* Exercise objective: From the Buildroot mailing-list post below, copy out everything from "On Fri, Jun" down to "on the target.", leaving the wording unchanged.
-- Supplied text follows --
[Buildroot] Buildroot runtime test infrastructure prototype

Thomas De Schampheleire patrickdepinguin at gmail.com
Fri Jun 26 18:26:03 UTC 2015


On Fri, Jun 26, 2015 at 8:12 PM, Thomas De Schampheleire
<patrickdepinguin at gmail.com> wrote:
> Hi Thomas,
>
> On Thu, Jun 25, 2015 at 8:02 PM, Thomas Petazzoni
> <thomas.petazzoni at free-electrons.com> wrote:
>> Hello,
>>
>> Our http://autobuild.buildroot.org tests are great, but they are only
>> build-time tests, and they only test random configurations of packages.
>> Things like bootloader packages, filesystem images, kernel build are
>> never tested in an automated way, and no runtime testing is done. I
>> also want to be able to build small test programs exercising specific
>> features and run them on the target.
>>
>> Since a while, I wanted to setup a small infrastructure to be able to
>> describe specific test cases: a Buildroot configuration to build, with
>> the ability to boot some of those configurations automatically in Qemu.
-- Supplied text concluded --
-- Dataset entries follows --
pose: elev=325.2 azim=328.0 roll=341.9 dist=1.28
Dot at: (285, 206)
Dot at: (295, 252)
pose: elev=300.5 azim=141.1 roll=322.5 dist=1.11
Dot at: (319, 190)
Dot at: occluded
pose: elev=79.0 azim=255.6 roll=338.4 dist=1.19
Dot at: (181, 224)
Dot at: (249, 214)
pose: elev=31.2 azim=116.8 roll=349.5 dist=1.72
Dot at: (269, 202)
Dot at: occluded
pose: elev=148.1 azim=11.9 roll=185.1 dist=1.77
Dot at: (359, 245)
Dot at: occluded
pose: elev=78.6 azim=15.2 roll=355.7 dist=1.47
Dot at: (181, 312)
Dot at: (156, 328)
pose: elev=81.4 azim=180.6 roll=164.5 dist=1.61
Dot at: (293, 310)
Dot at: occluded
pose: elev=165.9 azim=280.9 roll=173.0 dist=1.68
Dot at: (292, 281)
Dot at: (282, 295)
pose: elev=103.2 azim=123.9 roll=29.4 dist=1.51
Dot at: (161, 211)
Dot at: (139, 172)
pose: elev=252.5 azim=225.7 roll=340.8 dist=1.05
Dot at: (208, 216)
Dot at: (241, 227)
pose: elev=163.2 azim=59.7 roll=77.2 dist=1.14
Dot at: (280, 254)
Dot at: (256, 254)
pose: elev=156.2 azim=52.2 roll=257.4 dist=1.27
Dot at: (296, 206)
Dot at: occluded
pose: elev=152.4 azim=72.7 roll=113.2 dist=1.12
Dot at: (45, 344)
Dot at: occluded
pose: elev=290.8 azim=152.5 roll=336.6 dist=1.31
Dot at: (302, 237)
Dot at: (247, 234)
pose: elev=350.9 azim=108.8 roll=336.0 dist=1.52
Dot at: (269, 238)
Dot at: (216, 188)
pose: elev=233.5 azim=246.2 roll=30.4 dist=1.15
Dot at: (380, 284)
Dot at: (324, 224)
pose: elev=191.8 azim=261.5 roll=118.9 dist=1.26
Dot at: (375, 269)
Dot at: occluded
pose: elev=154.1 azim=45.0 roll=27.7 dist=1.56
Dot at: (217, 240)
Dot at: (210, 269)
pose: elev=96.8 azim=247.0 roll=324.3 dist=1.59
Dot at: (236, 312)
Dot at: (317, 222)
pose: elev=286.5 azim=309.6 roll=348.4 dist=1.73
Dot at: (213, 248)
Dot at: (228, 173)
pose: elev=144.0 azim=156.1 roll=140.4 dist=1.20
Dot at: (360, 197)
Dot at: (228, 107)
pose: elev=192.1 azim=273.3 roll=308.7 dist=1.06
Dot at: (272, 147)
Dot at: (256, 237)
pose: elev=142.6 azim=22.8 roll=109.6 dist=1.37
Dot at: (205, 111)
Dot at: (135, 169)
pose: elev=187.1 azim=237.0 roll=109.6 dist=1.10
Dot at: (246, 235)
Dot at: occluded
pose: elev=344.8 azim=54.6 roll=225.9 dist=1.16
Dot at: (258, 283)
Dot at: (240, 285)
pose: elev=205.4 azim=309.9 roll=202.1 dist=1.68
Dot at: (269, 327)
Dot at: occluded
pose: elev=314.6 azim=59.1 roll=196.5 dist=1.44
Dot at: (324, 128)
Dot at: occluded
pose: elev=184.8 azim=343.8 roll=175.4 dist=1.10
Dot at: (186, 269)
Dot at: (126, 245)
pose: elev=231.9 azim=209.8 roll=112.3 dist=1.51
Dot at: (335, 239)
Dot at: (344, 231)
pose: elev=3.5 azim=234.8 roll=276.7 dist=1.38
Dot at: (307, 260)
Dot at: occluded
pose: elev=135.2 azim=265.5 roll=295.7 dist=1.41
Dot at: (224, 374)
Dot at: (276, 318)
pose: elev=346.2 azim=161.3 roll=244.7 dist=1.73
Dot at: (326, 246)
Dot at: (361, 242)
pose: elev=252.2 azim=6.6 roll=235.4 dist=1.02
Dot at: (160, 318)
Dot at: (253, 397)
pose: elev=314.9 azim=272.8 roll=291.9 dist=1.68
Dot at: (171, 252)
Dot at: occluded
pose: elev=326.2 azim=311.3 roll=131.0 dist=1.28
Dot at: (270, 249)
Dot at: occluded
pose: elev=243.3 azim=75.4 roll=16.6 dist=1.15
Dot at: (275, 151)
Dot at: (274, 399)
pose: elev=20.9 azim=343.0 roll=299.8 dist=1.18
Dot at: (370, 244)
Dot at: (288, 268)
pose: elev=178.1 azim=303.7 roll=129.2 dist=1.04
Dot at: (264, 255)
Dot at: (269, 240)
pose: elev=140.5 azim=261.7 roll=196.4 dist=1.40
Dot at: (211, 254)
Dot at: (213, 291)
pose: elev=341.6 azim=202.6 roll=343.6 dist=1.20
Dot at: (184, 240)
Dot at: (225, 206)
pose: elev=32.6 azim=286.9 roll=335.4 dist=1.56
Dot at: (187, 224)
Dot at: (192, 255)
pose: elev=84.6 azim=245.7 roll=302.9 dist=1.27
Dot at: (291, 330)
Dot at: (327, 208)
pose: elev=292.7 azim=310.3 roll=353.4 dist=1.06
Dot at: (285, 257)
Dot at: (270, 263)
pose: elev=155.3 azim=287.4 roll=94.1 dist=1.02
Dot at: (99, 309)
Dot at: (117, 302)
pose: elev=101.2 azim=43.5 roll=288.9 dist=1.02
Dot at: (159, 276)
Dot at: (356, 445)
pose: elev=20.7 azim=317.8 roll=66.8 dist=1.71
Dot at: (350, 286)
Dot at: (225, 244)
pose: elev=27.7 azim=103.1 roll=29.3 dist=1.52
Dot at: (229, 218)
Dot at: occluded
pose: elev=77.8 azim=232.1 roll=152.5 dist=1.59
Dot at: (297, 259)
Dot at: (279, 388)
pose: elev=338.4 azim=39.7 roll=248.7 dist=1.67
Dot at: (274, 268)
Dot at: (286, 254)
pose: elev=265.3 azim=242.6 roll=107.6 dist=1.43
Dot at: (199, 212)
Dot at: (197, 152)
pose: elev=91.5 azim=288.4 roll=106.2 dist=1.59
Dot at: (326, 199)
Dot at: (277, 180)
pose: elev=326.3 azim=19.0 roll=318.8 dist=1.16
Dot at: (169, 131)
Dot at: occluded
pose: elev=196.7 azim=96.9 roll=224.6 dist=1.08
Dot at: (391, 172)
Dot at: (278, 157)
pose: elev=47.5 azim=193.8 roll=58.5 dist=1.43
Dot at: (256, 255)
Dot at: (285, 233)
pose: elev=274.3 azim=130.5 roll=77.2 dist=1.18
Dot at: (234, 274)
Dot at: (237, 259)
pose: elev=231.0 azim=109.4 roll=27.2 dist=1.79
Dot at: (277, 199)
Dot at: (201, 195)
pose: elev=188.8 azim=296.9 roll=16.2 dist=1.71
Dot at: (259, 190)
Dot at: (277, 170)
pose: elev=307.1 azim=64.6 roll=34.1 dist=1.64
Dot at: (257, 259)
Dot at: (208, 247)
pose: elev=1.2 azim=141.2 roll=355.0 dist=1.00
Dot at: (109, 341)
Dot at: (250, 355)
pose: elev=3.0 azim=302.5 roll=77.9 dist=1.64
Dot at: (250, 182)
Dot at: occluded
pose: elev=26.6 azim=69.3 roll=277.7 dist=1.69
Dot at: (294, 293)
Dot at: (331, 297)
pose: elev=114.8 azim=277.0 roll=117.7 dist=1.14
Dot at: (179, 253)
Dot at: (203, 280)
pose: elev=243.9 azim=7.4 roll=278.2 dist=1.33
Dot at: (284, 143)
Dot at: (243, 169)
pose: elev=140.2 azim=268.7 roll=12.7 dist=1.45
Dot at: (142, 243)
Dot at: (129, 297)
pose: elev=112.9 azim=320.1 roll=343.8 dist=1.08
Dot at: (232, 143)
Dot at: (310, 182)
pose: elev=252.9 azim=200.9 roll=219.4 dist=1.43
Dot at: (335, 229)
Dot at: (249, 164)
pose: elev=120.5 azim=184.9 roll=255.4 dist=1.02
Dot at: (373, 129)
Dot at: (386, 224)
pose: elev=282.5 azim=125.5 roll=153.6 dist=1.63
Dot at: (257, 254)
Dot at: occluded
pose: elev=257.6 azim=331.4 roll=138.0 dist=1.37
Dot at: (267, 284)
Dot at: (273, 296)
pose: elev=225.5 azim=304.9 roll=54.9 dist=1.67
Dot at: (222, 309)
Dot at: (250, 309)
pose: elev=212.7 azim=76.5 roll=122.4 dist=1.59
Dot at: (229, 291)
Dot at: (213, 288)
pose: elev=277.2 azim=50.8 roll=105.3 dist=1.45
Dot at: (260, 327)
-- Dataset entries concluded --
* Exercise response:
On Fri, Jun 26, 2015 at 8:12 PM, Thomas De Schampheleire
<patrickdepinguin at gmail.com> wrote:
> Hi Thomas,
>
> On Thu, Jun 25, 2015 at 8:02 PM, Thomas Petazzoni
> <thomas.petazzoni at free-electrons.com> wrote:
>> Hello,
>>
>> Our http://autobuild.buildroot.org tests are great, but they are only
>> build-time tests, and they only test random configurations of packages.
>> Things like bootloader packages, filesystem images, kernel build are
>> never tested in an automated way, and no runtime testing is done. I
>> also want to be able to build small test programs exercising specific
>> features and run them on the target.